Since that day, the JBI has developed a bit of a legacy for itself, beginning with a Des Moines, Iowa cameraman's photoreel from the that day making the cover of Life magazine and won a Pulitzer Prize. The photos showed that Smith was CLEARLY taking shots at Bright either after plays were over, or when the ball was WELL away. The Incident would also inspire later rule changes related to illegal blocking and the implementation of safer helmets. And, the story actually has a decent ending for Bright as he put together a nice little career in the Canadian Football League, retiring as the league's all-time leading rusher. (Counterpoint: Bright was actually selected by the Eagles in the first round of the NFL Draft, but opted to play in Canada because he worried about being the first black player for Philly, a fear surely instilled in him after he was treated, so Smith ruined a Heisman Trophy bid and potential NFL career in one fell swoop. We aren't officially at "What a dick" time yet, but seriously, Wilbanks, what a dick!") But clearly there is something screamingly wrong when a black athlete from that era was treated like a Colorado Hotel worker with the misfortune of coming into contact with Kobe Bryant, by a white athlete, the coaching staff was overheard promoting it and not a thing was done to rectify the situation.

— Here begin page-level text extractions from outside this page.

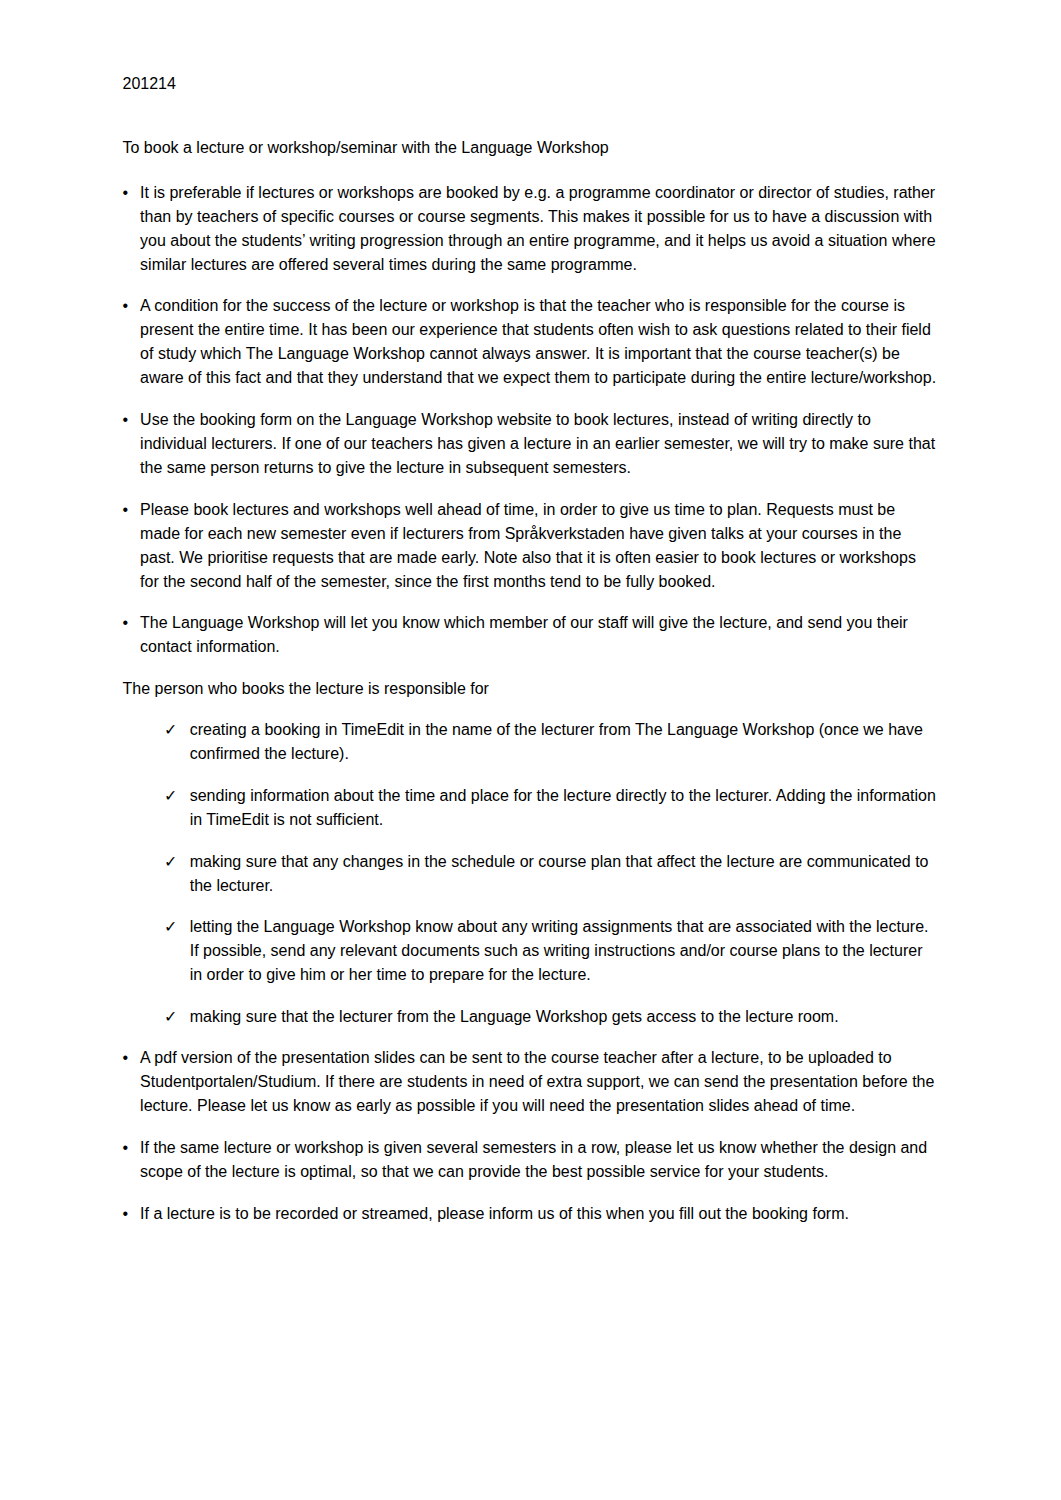201214
To book a lecture or workshop/seminar with the Language Workshop
It is preferable if lectures or workshops are booked by e.g. a programme coordinator or director of studies, rather than by teachers of specific courses or course segments. This makes it possible for us to have a discussion with you about the students’ writing progression through an entire programme, and it helps us avoid a situation where similar lectures are offered several times during the same programme.
A condition for the success of the lecture or workshop is that the teacher who is responsible for the course is present the entire time. It has been our experience that students often wish to ask questions related to their field of study which The Language Workshop cannot always answer. It is important that the course teacher(s) be aware of this fact and that they understand that we expect them to participate during the entire lecture/workshop.
Use the booking form on the Language Workshop website to book lectures, instead of writing directly to individual lecturers. If one of our teachers has given a lecture in an earlier semester, we will try to make sure that the same person returns to give the lecture in subsequent semesters.
Please book lectures and workshops well ahead of time, in order to give us time to plan. Requests must be made for each new semester even if lecturers from Språkverkstaden have given talks at your courses in the past. We prioritise requests that are made early. Note also that it is often easier to book lectures or workshops for the second half of the semester, since the first months tend to be fully booked.
The Language Workshop will let you know which member of our staff will give the lecture, and send you their contact information.
The person who books the lecture is responsible for
creating a booking in TimeEdit in the name of the lecturer from The Language Workshop (once we have confirmed the lecture).
sending information about the time and place for the lecture directly to the lecturer. Adding the information in TimeEdit is not sufficient.
making sure that any changes in the schedule or course plan that affect the lecture are communicated to the lecturer.
letting the Language Workshop know about any writing assignments that are associated with the lecture. If possible, send any relevant documents such as writing instructions and/or course plans to the lecturer in order to give him or her time to prepare for the lecture.
making sure that the lecturer from the Language Workshop gets access to the lecture room.
A pdf version of the presentation slides can be sent to the course teacher after a lecture, to be uploaded to Studentportalen/Studium. If there are students in need of extra support, we can send the presentation before the lecture. Please let us know as early as possible if you will need the presentation slides ahead of time.
If the same lecture or workshop is given several semesters in a row, please let us know whether the design and scope of the lecture is optimal, so that we can provide the best possible service for your students.
If a lecture is to be recorded or streamed, please inform us of this when you fill out the booking form.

Perhaps the most interesting thing about the Incident? Bright had actually played in Stillwater two years earlier, becoming the first black athlete to do so, and made it through the game without any injuries. So why, two years later, would anything like this happen? Could it be an isolated incident from a particularly racist player? Could it have been one of the first noted instances of the bounty program and it was just coincidental that the target was black? Was it just a bunch of Oklahoma rednecks doing Oklahoma redneck things? When making your decision, consider this final piece of the puzzle: Oklahoma State eventually recognized the injustice done that day by their player, formally apologizing to Drake University. The only issue? They didn't do so until 2005, 54 years after the game was played... and 22 years after Bright's death. A tiger can't change it's stripes, I guess. I'm going out on a limb and saying it was the third option.
Seriously, Okie aggy, what a bunch of dicks!